Provided records
---+---

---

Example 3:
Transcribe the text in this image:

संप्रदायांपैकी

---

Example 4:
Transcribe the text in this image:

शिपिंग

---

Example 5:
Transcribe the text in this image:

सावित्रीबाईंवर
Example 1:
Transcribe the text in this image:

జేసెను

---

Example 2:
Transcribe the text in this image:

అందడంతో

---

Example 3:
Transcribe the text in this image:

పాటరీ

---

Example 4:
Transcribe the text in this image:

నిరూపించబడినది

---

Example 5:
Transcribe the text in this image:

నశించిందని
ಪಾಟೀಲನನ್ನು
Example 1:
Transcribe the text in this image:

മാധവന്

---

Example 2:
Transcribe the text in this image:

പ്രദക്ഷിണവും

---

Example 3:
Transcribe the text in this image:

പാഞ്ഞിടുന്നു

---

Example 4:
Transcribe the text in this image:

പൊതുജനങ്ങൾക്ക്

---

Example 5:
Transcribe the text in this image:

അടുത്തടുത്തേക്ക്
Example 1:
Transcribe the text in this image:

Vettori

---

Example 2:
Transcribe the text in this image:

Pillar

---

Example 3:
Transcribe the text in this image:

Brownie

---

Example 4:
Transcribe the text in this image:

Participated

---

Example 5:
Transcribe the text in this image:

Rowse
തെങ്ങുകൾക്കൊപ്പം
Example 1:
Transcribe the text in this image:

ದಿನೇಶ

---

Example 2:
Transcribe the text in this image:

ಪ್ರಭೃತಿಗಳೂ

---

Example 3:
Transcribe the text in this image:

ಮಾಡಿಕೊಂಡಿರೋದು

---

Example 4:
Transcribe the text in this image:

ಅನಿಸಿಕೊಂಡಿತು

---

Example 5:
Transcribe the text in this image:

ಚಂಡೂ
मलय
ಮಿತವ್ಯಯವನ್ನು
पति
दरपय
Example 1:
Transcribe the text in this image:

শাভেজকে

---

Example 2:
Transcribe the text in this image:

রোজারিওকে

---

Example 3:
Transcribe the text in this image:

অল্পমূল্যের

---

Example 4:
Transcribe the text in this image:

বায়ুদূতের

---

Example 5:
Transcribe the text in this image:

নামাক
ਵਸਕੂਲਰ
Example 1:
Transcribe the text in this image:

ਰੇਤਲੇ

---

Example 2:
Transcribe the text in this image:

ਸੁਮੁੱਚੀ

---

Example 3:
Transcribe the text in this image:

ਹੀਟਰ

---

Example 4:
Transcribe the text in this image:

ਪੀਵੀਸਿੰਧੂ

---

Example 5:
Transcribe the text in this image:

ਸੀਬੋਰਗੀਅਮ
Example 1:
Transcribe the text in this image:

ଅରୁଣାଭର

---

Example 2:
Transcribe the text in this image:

---+---

Assignment
To complete the exercise, print all of the entries exactly.

Expected output
---

Example 3:
Transcribe the text in this image:

संप्रदायांपैकी

---

Example 4:
Transcribe the text in this image:

शिपिंग

---

Example 5:
Transcribe the text in this image:

सावित्रीबाईंवर
Example 1:
Transcribe the text in this image:

జేసెను

---

Example 2:
Transcribe the text in this image:

అందడంతో

---

Example 3:
Transcribe the text in this image:

పాటరీ

---

Example 4:
Transcribe the text in this image:

నిరూపించబడినది

---

Example 5:
Transcribe the text in this image:

నశించిందని
ಪಾಟೀಲನನ್ನು
Example 1:
Transcribe the text in this image:

മാധവന്

---

Example 2:
Transcribe the text in this image:

പ്രദക്ഷിണവും

---

Example 3:
Transcribe the text in this image:

പാഞ്ഞിടുന്നു

---

Example 4:
Transcribe the text in this image:

പൊതുജനങ്ങൾക്ക്

---

Example 5:
Transcribe the text in this image:

അടുത്തടുത്തേക്ക്
Example 1:
Transcribe the text in this image:

Vettori

---

Example 2:
Transcribe the text in this image:

Pillar

---

Example 3:
Transcribe the text in this image:

Brownie

---

Example 4:
Transcribe the text in this image:

Participated

---

Example 5:
Transcribe the text in this image:

Rowse
തെങ്ങുകൾക്കൊപ്പം
Example 1:
Transcribe the text in this image:

ದಿನೇಶ

---

Example 2:
Transcribe the text in this image:

ಪ್ರಭೃತಿಗಳೂ

---

Example 3:
Transcribe the text in this image:

ಮಾಡಿಕೊಂಡಿರೋದು

---

Example 4:
Transcribe the text in this image:

ಅನಿಸಿಕೊಂಡಿತು

---

Example 5:
Transcribe the text in this image:

ಚಂಡೂ
मलय
ಮಿತವ್ಯಯವನ್ನು
पति
दरपय
Example 1:
Transcribe the text in this image:

শাভেজকে

---

Example 2:
Transcribe the text in this image:

রোজারিওকে

---

Example 3:
Transcribe the text in this image:

অল্পমূল্যের

---

Example 4:
Transcribe the text in this image:

বায়ুদূতের

---

Example 5:
Transcribe the text in this image:

নামাক
ਵਸਕੂਲਰ
Example 1:
Transcribe the text in this image:

ਰੇਤਲੇ

---

Example 2:
Transcribe the text in this image:

ਸੁਮੁੱਚੀ

---

Example 3:
Transcribe the text in this image:

ਹੀਟਰ

---

Example 4:
Transcribe the text in this image:

ਪੀਵੀਸਿੰਧੂ

---

Example 5:
Transcribe the text in this image:

ਸੀਬੋਰਗੀਅਮ
Example 1:
Transcribe the text in this image:

ଅରୁଣାଭର

---

Example 2:
Transcribe the text in this image:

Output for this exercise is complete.